In this respect, there was a significant difference between the two towers of the World Trade Center. The North Tower was hit by the first plane at 8:46 a.m., and the entire section of the tower above the 92nd floor, where the plane hit, was completely cut off from the lower portion of the building by a fierce fire. Since there was no passable escape route, all the individuals who were trapped above the site of the impact perished in the tower’s collapse.

The South Tower, on the other hand, was hit by the second plane in a zigzag fashion, and there was a single smoky staircase that was passable for a limited time after the impact. Thus, from a halachic perspective, the mere fact that an individual was located above the point of impact in the South Tower was insufficient to declare the person dead, unless that information could be coupled with other forms of proof, such as DNA evidence.
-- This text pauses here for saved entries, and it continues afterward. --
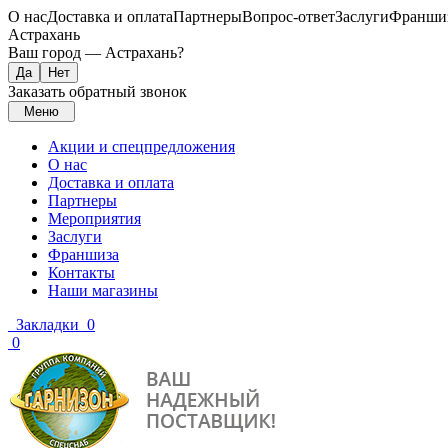
О нас
Доставка и оплата
Партнеры
Вопрос-ответ
Заслуги
Франши
Астрахань
Ваш город —
Астрахань
?
Заказать обратный звонок
Меню
Акции и спецпредложения
О нас
Доставка и оплата
Партнеры
Мероприятия
Заслуги
Франшиза
Контакты
Наши магазины
Закладки
0
0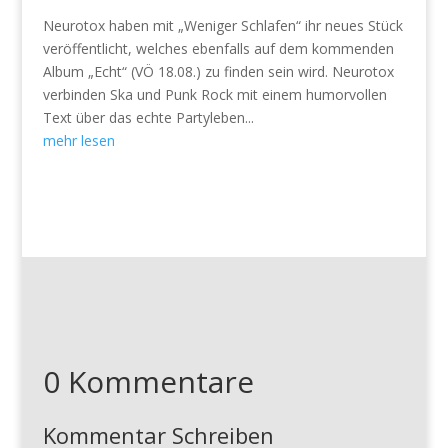
Neurotox haben mit „Weniger Schlafen“ ihr neues Stück
veröffentlicht, welches ebenfalls auf dem kommenden
Album „Echt“ (VÖ 18.08.) zu finden sein wird. Neurotox
verbinden Ska und Punk Rock mit einem humorvollen
Text über das echte Partyleben...
mehr lesen
0 Kommentare
Kommentar Schreiben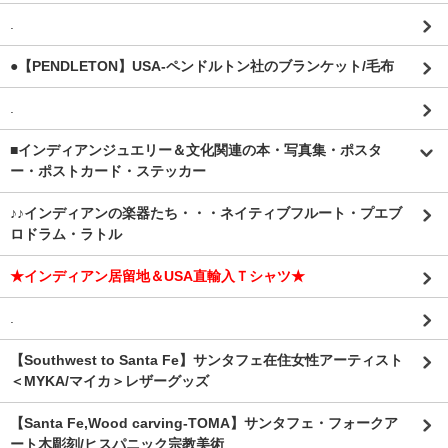
.
●【PENDLETON】USA-ペンドルトン社のブランケット/毛布
.
■インディアンジュエリー＆文化関連の本・写真集・ポスタ
ー・ポストカード・ステッカー
♪♪インディアンの楽器たち・・・ネイティブフルート・プエブ
ロドラム・ラトル
★インディアン居留地＆USA直輸入Ｔシャツ★
.
【Southwest to Santa Fe】サンタフェ在住女性アーティスト
＜MYKA/マイカ＞レザーグッズ
【Santa Fe,Wood carving-TOMA】サンタフェ・フォークア
ート木彫刻/ヒスパニック宗教美術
On the other hand, people who placed telephone calls or sent e-mails from their offices above the 92nd floor of the North Tower after the plane hit, such as several employees of the firm Cantor Fitzgerald, were definitively declared dead on the basis of that information.

Positive ID There was one victim of the attacks whose presence at the World Trade Center could not be definitively established at the time of the attacks. He had neither placed a telephone call nor sent an e-mail indicating that he was in his office, but he was known to regularly arrive at his office, above the site of the collision, at a time of day prior to the time of the attacks. Had he been in his office at the time, he surely would have perished. So the challenge was to place him in his office at the time of the attack.
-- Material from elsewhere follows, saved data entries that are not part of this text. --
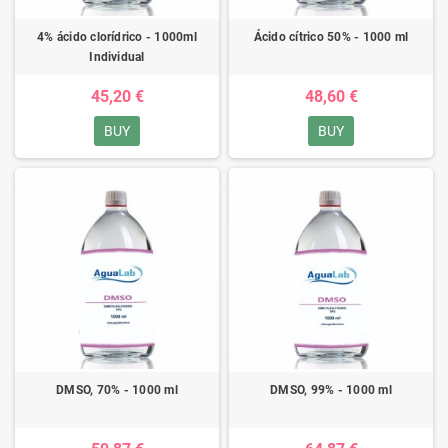
4% ácido clorídrico - 1000ml
Ácido cítrico 50% - 1000 ml
Individual
45,20 €
48,60 €
BUY
BUY
DMSO, 70% - 1000 ml
DMSO, 99% - 1000 ml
To that end, the Beth Din turned to the Metropolitan Transit Authority and the Port Authority for assistance. From the MTA they obtained the code of the Metrocard that the man had purchased with his credit card, and then procured records of that Metrocard’s use during the months of August and September. The computerized records indicated that the man had taken the subway to his office at the usual time on the morning of September 11.

The Port Authority maintained records of the employee cards that had been swiped at the entrance to the World Trade Center, and while the records for the month of September had been destroyed in the buildings’ collapse, the Beth Din was able to obtain the records for August. Using a halachic precedent of merging together the two sets of records, the rabbanim were able to determine the amount of time it generally took for the man to make the trip to the World Trade Center. Adding the standard amount of elevator travel time, they were able to establish that, had he followed his standard daily pattern of behavior, the man would have been in his office at the time of the collision.

Releasing agunos from the prohibition to remarry was not the only issue that the beis din had to handle. Some of the newly widowed wives of men who were lost were either on the verge of giving birth or had infant children. The Beth Din had to address the rabbinic prohibition for the mother of an infant child to remarry within the first two years of the child’s life. In some cases, the men who perished had not yet had children. After a memorial service that took place in May 2002, the Beth Din arranged a chalitzah ceremony so that their widows would also be free to remarry.

Rabbi Reiss emphasizes that the entire process was handled with the utmost sensitivity, along with complete fealty to the rules of halachic determination. “We learned that our role was to help the families find a context, not to understand the tragedy, but to find a halachic path to deal with the issues that arose.” The entire process was conducted in consultation with leading poskim worldwide, including Rav Ovadiah Yosef, Rav Zalman Nechemia Goldberg, and Rav Nota Greenblatt. Ultimately, all the wives of the men lost in the World Trade Center were free to remarry.

“For me personally,” Rabbi Reiss says, “dealing with such a monumental tragedy was a harrowing experience. But there was also something uplifting about the way the entire community rose to the occasion, coming together to cooperate and provide the necessary resources to handle the repercussions. From the various elements within the Jewish community to the governing bodies, whose assistance we needed to obtain the necessary information, we enjoyed full cooperation and support.”